I tend to be interested in militaria for its historical association, rather than as a specific field of collecting. That is, I have more interest in those items that actually saw field use than I do in those that were experimental or not field/combat used. I also tend to be more interested in items that show honest wear and use than those that are in perfect condition. I like items the most that I have gotten directly from the veteran and that have a "history".
When I was young, my scoutmaster was a serious collector of Harpers Ferry arms, and he started my interest in Civil War history and the weapons of that conflict. The Civil War became my first (and still very strong) interest in collecting and history. From that grew an interest in the Infantry and the desire to collect items connected with the US Infantry of all time periods. One of my collecting goals when I was younger was to have examples of the primary infantry weapons of each of the wars the US had participated in (ending with the Korean) as well as the appropriate accessories and accouterments for them. Although I never totally reached that goal, I came reasonably close. Most of the firearms had to go some years back when my mother's health failed and the bills began to pile up, but I tried to keep the bayonets and some of the other items, especially the Civil War items.
Afterward it was obvious that I would never be able to replace the firearms collection due to a limited budget. As I had always had some interest in bayonets, and they were still relatively available and not too expensive, (which has rapidly changed in the past 5 or 10 years), I decided to add to that collection.
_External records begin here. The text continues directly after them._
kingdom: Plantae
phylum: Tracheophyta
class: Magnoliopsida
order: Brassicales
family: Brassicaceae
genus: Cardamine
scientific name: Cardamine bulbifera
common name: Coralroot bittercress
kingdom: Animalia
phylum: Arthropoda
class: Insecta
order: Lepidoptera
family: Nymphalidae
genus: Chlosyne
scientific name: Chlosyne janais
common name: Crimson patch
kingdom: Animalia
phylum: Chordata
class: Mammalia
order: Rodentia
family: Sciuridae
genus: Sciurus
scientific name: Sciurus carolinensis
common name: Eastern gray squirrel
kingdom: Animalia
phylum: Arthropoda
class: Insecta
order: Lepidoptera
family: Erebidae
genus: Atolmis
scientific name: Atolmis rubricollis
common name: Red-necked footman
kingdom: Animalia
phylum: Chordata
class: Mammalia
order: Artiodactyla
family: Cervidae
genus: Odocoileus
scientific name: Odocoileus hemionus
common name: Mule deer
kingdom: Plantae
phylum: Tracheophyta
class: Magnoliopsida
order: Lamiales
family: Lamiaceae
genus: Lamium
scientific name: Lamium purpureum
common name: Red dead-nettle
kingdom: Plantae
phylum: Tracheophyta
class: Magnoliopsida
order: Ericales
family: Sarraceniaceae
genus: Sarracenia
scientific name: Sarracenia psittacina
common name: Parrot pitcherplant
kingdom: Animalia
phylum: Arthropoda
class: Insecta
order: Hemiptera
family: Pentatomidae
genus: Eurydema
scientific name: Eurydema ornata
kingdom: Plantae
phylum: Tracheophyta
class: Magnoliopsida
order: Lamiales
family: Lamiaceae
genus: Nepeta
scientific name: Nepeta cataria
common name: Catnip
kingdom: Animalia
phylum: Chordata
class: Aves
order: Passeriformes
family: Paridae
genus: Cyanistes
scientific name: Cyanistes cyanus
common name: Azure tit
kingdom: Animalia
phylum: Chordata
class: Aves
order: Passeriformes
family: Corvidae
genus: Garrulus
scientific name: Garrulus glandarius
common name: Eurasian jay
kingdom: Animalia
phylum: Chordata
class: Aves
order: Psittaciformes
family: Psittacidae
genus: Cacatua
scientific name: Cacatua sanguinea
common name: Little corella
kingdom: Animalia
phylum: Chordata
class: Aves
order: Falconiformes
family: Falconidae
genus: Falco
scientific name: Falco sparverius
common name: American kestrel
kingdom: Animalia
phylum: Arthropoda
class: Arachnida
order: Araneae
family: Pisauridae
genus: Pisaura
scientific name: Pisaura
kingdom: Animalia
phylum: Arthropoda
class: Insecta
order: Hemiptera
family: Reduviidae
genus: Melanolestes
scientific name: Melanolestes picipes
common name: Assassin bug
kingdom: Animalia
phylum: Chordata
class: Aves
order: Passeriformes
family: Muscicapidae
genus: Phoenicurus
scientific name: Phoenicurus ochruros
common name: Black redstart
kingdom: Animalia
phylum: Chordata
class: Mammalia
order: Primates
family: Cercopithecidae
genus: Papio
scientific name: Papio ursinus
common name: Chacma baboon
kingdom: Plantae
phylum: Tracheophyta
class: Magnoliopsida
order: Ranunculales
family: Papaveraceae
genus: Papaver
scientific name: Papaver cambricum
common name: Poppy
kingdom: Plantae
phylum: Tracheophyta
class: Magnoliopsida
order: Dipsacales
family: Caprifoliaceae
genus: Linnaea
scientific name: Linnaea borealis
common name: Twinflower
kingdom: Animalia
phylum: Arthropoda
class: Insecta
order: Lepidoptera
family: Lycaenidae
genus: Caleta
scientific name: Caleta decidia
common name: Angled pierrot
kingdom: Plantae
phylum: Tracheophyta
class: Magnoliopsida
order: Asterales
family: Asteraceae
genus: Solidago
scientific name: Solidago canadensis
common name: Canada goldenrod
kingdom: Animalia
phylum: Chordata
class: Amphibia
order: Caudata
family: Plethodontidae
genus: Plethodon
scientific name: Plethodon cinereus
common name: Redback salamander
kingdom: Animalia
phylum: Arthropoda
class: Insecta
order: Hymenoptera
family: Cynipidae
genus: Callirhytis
My interest in bayonets covers the entire field from the early US socket models to the current issue ones, with greater personal interest in the Civil War and WW1-WW2. Many collectors specialize in one model or period, and know a great deal more than me about their particular area of interest. I am more of a generalist rather than a specialist, in bayonet collecting as well as the other areas that I have collected in the past. More recently I have been trying to build a larger reference collection to include many of the slight variations that I paid little or no attention to some years ago. Part of my goal in that is to be able to illustrate these differences to newer collectors in this column and pass on the information that so many others have shared with me over the years.
Finances and ongoing health problems (not life threatening but debilitating and somewhat expensive) have dictated that I have to slow down and severely limit my collecting activities. My work and other necessary activities may require that I spend less time in this hobby, and possibly in writing. I hope all of you will bear with me, as I sometimes am not able to answer your emails as promptly as I would wish. Be assured that I appreciate hearing from you and will look forward to your comments and questions.